Haji Ilegal Dibongkar! Sindikat “Jalur Kilat” 127 Kali Beraksi, Bareskrim Polri Kejar Pelaku
D'On, JAKARTA — Praktik haji ilegal kembali terbongkar. Kali ini, dugaan sindikat pemberangkatan “jalur kilat” tanpa antrean panjang masuk radar Bareskrim Polri. Aparat memastikan, modus licik menggunakan visa tenaga kerja telah menjerat puluhan warga sejak 2024.
Direktur Tindak Pidana Tertentu Bareskrim Polri, Moh Irhamni, mengungkap kasus ini mencuat setelah delapan calon jamaah haji ilegal digagalkan keberangkatannya di Bandara Soekarno-Hatta pada 18 April 2026.
“Delapan orang ini patut diduga hendak melaksanakan haji ilegal. Dari pemeriksaan awal, praktik ini sudah berlangsung masif,” tegas Irhamni di Mabes Polri, Kamis (30/4/2026).
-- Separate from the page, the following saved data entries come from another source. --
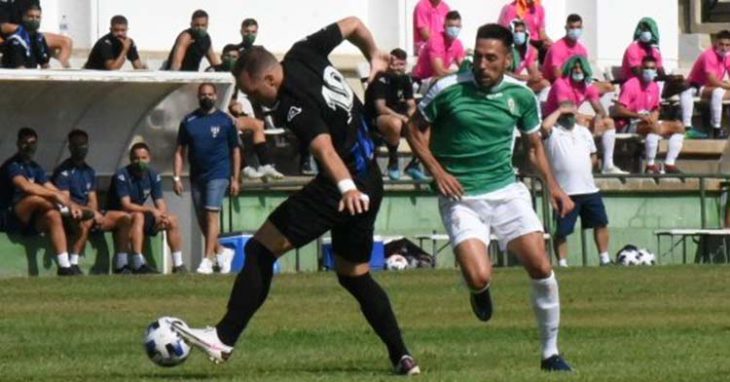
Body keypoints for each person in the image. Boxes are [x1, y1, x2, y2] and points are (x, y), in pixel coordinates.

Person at [172, 17, 421, 376]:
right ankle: (403, 357)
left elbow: (324, 149)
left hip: (343, 184)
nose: (255, 101)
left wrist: (345, 189)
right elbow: (352, 24)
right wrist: (374, 55)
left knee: (261, 249)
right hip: (371, 178)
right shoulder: (304, 52)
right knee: (354, 275)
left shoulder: (290, 104)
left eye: (255, 93)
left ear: (271, 79)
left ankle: (223, 338)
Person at [404, 23, 574, 371]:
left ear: (507, 59)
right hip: (461, 197)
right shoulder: (447, 88)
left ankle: (550, 354)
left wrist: (554, 187)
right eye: (478, 56)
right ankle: (478, 290)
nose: (482, 64)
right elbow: (412, 128)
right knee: (479, 276)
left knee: (541, 266)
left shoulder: (522, 96)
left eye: (491, 58)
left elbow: (533, 147)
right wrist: (437, 171)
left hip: (506, 190)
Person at [174, 83, 241, 274]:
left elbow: (235, 151)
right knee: (202, 219)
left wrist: (235, 178)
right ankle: (221, 251)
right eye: (203, 94)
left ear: (216, 96)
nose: (207, 97)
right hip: (197, 175)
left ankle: (207, 260)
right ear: (198, 96)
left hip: (219, 174)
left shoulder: (225, 121)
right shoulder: (189, 121)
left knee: (212, 214)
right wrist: (177, 177)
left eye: (210, 94)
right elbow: (179, 151)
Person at [52, 129, 137, 275]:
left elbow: (92, 199)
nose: (81, 148)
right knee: (86, 220)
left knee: (125, 218)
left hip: (89, 212)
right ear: (70, 147)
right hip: (71, 213)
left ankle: (121, 264)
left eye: (84, 144)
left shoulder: (89, 171)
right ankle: (73, 264)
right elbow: (65, 200)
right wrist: (90, 213)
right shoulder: (63, 171)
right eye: (77, 145)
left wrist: (94, 211)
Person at [0, 128, 81, 276]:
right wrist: (56, 197)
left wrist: (71, 204)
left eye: (32, 143)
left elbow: (52, 189)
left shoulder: (35, 167)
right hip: (10, 217)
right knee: (36, 198)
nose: (29, 146)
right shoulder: (11, 165)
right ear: (18, 144)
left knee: (53, 216)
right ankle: (66, 214)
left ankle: (65, 266)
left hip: (29, 220)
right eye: (25, 143)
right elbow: (26, 186)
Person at [541, 102, 612, 267]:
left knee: (600, 223)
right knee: (562, 231)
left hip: (589, 189)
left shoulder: (584, 132)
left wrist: (585, 168)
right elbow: (544, 127)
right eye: (565, 115)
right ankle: (563, 263)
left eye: (571, 114)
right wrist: (559, 110)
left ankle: (604, 258)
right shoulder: (554, 132)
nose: (569, 118)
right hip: (565, 191)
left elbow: (593, 154)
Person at [106, 143, 186, 274]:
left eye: (143, 158)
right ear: (130, 159)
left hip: (139, 214)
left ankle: (178, 265)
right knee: (138, 216)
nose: (139, 162)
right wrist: (151, 210)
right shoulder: (121, 175)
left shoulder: (153, 175)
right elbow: (126, 205)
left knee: (173, 220)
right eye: (136, 158)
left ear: (149, 158)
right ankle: (137, 262)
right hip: (120, 215)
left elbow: (160, 202)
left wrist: (162, 215)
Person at [544, 55, 626, 174]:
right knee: (580, 121)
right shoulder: (561, 84)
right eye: (575, 68)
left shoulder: (587, 86)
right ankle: (582, 160)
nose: (578, 70)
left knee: (608, 122)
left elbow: (601, 111)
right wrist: (588, 118)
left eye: (581, 68)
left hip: (574, 118)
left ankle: (608, 165)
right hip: (555, 120)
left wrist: (597, 118)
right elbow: (566, 109)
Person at [613, 56, 685, 174]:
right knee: (655, 127)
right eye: (646, 68)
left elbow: (656, 108)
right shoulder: (630, 85)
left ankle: (669, 163)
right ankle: (650, 164)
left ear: (656, 70)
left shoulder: (654, 86)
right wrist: (638, 116)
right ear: (641, 69)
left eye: (652, 68)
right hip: (628, 123)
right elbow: (619, 109)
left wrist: (654, 115)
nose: (649, 71)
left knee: (679, 126)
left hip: (647, 122)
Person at [365, 48, 424, 180]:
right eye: (396, 64)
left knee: (425, 124)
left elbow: (411, 104)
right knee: (395, 123)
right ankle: (393, 162)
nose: (398, 68)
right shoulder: (380, 79)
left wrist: (413, 117)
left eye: (402, 64)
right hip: (378, 120)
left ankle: (415, 164)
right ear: (390, 63)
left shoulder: (406, 79)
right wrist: (402, 117)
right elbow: (381, 108)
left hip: (400, 117)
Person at [680, 30, 730, 139]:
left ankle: (717, 129)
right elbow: (712, 80)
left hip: (712, 87)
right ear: (716, 43)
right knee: (718, 92)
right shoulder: (709, 55)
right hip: (697, 87)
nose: (724, 48)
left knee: (719, 91)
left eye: (727, 45)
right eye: (721, 44)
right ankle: (716, 128)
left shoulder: (727, 56)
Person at [0, 0, 72, 68]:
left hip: (32, 34)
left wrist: (32, 31)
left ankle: (62, 71)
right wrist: (23, 30)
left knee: (66, 42)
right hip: (13, 37)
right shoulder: (5, 3)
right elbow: (4, 27)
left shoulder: (33, 1)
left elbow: (36, 16)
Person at [412, 10, 465, 81]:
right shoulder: (436, 41)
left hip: (439, 79)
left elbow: (464, 67)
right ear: (444, 26)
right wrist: (459, 72)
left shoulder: (458, 44)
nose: (454, 29)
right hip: (423, 80)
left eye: (457, 26)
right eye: (451, 26)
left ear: (460, 27)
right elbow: (439, 71)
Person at [1, 2, 50, 69]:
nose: (34, 20)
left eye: (37, 17)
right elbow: (20, 70)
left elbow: (45, 64)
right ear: (24, 17)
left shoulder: (39, 38)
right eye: (31, 16)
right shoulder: (15, 40)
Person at [542, 14, 587, 84]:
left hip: (575, 83)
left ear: (582, 28)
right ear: (566, 28)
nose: (575, 30)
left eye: (578, 27)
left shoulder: (582, 50)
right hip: (554, 84)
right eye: (572, 27)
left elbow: (585, 71)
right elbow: (557, 75)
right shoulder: (557, 47)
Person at [507, 19, 549, 95]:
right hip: (507, 82)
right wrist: (521, 77)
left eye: (521, 31)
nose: (518, 34)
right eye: (516, 31)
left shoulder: (530, 51)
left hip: (522, 83)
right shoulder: (506, 50)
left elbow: (534, 73)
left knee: (545, 84)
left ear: (526, 34)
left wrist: (536, 76)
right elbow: (503, 73)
Lebih mengejutkan, hasil penelusuran sementara menunjukkan sindikat ini diduga telah melakukan pemberangkatan ilegal hingga 127 kali dalam dua tahun terakhir. Para pelaku menjual iming-iming haji tanpa antre dengan dalih bekerja di Arab Saudi.
Padahal, di balik dokumen resmi berupa visa tenaga kerja, niat sebenarnya terungkap dari percakapan di ponsel para calon jamaah: mereka akan langsung menjalankan ibadah haji setibanya di Tanah Suci.
“Seolah-olah bekerja, tapi faktanya mereka hendak berhaji. Ini jelas pelanggaran serius,” ungkap Irhamni.
Tak hanya membidik individu, polisi kini memburu pihak-pihak yang diduga menjadi otak di balik jaringan ini, termasuk perusahaan yang terlibat dalam pemberangkatan ilegal tersebut.
“Kami tidak akan berhenti. Semua pihak yang terlibat akan kami kejar dan periksa,” tegasnya.
Sementara itu, di Makkah, aparat keamanan juga menangkap tiga WNI yang diduga menjalankan penipuan layanan haji ilegal. Mereka diketahui menyebarkan iklan menyesatkan melalui media sosial, menawarkan keberangkatan haji di luar prosedur resmi.
Kasus ini menjadi peringatan keras bagi masyarakat. Tawaran haji instan tanpa antrean bukan hanya melanggar hukum, tetapi juga berisiko tinggi terhadap keselamatan dan status hukum jamaah di luar negeri.
Polisi mengimbau masyarakat untuk tidak tergiur janji manis oknum tak bertanggung jawab. “Kalau ada yang menawarkan haji cepat tanpa prosedur resmi, patut dicurigai. Jangan sampai jadi korban,” tutup Irhamni.